8. Modes of Existence / B. Properties / 13. Tropes / b. Critique of tropes
Trope theorists cannot explain how tropes resemble each other [Russell, by Mumford]
     Full Idea: The trope theorist cannot explain how a number of tropes resemble each other.
     From: report of Bertrand Russell (On Relations of Universals and Particulars [1911]) by Stephen Mumford - Dispositions 07.6
     A reaction: [My 13,000th Idea: 31/10/11] Every theory is left with something it cannot explain. Is it likely that we could come up with an explanation of resemblance? It seems like a combination of identity in the physics, and identity in the brain mechanisms.
12. Knowledge Sources / D. Empiricism / 1. Empiricism
In scientific theories sentences are too brief to be independent vehicles of empirical meaning [Quine]
     Full Idea: We have come to recognise that in a scientific theory even a whole sentence is ordinarily too short a text to serve as an independent vehicle of empirical meaning.
     From: Willard Quine (Five Milestones of Empiricism [1975], p.70)
Empiricism improvements: words for ideas, then sentences, then systems, then no analytic, then naturalism [Quine]
     Full Idea: Since 1750 empiricism shows five turns for the better. First was a shift from ideas to words. Second a shift from terms to sentences. Third the shift to systems of sentences. Fourth the abandonment of analytic-synthetic dualism. Fifth was naturalism.

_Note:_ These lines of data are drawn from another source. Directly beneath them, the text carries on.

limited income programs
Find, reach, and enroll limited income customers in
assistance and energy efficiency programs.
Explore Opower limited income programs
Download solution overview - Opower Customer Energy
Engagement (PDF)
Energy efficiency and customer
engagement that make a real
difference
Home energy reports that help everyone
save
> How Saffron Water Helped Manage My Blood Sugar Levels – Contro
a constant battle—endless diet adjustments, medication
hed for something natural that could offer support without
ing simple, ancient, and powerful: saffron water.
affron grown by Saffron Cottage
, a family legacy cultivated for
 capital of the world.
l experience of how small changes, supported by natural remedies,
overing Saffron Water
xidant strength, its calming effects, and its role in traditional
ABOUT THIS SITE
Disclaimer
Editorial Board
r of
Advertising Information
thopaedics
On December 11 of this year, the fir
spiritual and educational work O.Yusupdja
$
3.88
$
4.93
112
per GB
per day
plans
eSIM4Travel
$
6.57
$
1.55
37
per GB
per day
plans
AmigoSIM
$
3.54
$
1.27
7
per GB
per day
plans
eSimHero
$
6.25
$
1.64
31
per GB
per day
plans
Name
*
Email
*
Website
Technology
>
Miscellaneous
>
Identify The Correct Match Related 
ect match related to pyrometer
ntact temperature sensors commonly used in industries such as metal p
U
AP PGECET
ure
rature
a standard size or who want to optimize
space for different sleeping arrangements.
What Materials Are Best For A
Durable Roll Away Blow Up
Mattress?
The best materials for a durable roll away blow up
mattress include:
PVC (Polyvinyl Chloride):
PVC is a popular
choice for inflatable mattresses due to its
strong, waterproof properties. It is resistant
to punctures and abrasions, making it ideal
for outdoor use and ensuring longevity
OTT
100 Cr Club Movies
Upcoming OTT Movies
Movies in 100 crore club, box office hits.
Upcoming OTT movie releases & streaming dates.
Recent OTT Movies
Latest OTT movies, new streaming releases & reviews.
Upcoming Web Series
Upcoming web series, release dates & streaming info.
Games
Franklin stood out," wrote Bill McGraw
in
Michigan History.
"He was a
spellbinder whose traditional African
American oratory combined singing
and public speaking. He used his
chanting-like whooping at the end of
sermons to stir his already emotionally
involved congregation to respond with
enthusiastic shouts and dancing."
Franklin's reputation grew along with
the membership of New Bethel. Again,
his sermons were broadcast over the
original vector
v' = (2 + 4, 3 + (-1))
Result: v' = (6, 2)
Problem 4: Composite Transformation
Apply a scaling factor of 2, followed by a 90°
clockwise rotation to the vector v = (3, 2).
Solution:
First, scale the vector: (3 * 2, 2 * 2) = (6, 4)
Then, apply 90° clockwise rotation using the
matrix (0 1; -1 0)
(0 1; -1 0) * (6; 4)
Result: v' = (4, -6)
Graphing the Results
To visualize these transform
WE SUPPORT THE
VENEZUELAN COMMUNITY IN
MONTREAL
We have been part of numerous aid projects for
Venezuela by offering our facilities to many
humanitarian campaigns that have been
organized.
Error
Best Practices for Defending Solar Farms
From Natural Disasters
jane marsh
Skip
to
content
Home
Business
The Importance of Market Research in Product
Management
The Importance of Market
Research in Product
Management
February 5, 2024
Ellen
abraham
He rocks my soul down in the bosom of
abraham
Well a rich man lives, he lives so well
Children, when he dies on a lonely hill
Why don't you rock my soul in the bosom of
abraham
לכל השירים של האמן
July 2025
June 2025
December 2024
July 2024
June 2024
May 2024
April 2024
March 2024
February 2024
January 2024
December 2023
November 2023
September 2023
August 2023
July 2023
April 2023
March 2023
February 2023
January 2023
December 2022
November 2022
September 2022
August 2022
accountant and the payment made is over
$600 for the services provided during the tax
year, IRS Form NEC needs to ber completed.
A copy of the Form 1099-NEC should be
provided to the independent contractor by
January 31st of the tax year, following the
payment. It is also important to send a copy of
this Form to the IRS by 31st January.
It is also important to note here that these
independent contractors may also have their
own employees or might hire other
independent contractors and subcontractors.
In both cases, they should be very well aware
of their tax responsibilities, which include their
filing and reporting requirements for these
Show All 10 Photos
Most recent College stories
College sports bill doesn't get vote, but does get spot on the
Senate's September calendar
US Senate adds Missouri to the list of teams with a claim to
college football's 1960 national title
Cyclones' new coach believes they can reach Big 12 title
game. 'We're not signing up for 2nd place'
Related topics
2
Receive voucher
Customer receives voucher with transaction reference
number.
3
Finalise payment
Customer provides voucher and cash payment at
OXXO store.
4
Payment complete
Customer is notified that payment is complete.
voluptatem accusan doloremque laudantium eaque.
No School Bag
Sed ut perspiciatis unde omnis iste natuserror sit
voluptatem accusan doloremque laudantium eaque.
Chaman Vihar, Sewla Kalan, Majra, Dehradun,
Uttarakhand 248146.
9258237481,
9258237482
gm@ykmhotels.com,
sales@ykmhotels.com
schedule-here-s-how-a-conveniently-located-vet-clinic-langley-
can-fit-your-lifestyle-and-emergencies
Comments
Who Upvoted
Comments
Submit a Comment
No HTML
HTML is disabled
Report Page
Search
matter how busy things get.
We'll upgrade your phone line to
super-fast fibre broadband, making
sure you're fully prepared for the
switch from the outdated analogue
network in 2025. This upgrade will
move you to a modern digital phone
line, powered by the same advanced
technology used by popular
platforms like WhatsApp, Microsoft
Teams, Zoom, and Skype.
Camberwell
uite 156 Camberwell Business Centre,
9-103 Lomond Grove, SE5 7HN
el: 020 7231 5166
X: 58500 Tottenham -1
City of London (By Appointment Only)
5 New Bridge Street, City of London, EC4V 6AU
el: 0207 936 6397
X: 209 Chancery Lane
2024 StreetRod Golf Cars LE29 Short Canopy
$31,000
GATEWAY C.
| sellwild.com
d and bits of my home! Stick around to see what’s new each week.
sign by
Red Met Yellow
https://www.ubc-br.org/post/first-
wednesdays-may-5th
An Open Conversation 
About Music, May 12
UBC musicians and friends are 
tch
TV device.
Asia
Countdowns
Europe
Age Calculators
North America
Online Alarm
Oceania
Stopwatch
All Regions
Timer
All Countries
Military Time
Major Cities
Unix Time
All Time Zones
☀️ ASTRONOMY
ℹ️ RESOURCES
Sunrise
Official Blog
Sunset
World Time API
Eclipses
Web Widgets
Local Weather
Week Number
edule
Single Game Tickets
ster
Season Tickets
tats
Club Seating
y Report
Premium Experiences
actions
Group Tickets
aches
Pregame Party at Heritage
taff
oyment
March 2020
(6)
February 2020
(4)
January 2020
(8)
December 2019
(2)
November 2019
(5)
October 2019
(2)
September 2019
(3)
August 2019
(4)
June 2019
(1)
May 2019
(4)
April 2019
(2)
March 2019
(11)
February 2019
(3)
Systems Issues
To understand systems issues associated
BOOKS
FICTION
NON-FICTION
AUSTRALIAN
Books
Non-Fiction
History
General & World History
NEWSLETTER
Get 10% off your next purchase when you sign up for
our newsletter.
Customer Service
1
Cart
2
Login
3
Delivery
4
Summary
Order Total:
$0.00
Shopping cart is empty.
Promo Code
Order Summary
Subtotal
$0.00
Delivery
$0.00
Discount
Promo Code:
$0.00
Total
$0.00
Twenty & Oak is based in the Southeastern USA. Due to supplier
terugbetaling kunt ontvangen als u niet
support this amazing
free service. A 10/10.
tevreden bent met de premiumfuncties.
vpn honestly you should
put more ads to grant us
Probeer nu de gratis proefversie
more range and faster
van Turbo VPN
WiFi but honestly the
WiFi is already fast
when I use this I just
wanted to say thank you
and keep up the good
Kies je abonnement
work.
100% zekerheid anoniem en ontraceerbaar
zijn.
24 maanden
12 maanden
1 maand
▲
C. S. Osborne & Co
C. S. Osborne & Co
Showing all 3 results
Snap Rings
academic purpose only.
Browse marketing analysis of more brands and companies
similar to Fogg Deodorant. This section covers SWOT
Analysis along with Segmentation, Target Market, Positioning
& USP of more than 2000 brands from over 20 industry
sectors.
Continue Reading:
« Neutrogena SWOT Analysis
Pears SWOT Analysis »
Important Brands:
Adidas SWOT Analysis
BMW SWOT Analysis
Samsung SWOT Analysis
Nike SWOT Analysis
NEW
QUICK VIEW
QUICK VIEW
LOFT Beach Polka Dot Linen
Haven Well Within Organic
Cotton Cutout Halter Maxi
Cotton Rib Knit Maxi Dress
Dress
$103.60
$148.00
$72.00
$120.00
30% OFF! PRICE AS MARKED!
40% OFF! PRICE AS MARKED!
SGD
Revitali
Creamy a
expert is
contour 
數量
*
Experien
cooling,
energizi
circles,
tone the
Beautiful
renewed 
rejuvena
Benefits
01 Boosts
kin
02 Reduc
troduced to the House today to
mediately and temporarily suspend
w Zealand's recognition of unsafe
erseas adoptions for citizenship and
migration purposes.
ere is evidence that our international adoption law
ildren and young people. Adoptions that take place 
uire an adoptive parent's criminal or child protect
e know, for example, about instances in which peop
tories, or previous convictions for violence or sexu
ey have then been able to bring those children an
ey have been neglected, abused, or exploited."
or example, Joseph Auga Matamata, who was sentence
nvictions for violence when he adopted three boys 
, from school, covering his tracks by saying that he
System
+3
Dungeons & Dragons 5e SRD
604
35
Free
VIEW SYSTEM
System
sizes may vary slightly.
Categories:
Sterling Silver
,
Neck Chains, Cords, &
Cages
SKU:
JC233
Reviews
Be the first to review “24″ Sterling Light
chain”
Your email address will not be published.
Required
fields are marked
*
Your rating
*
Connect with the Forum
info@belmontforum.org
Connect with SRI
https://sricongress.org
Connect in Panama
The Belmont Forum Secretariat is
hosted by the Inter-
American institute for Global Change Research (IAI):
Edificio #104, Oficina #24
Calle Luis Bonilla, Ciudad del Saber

     From: Willard Quine (Five Milestones of Empiricism [1975], p.67)
     A reaction: [compressed] Quine must be largely credited with the last two. The first four are almost entirely linguistic in character, which is characteristic of mid-twentieth-century empiricism. I would offer the recognition of explanation as central for the sixth.
19. Language / E. Analyticity / 4. Analytic/Synthetic Critique
Holism in language blurs empirical synthetic and empty analytic sentences [Quine]
     Full Idea: Holism blurs the supposed contrast beween the synthetic sentence, with its empirical content, and the analytic sentence, with its null content.
     From: Willard Quine (Five Milestones of Empiricism [1975], p.71)
     A reaction: This spells out nicely that Quine's rejection of the distinction is completely tied to his holistic view of language. The obvious phenomenon of compositionality (building sentence meaning in steps) counts against holism.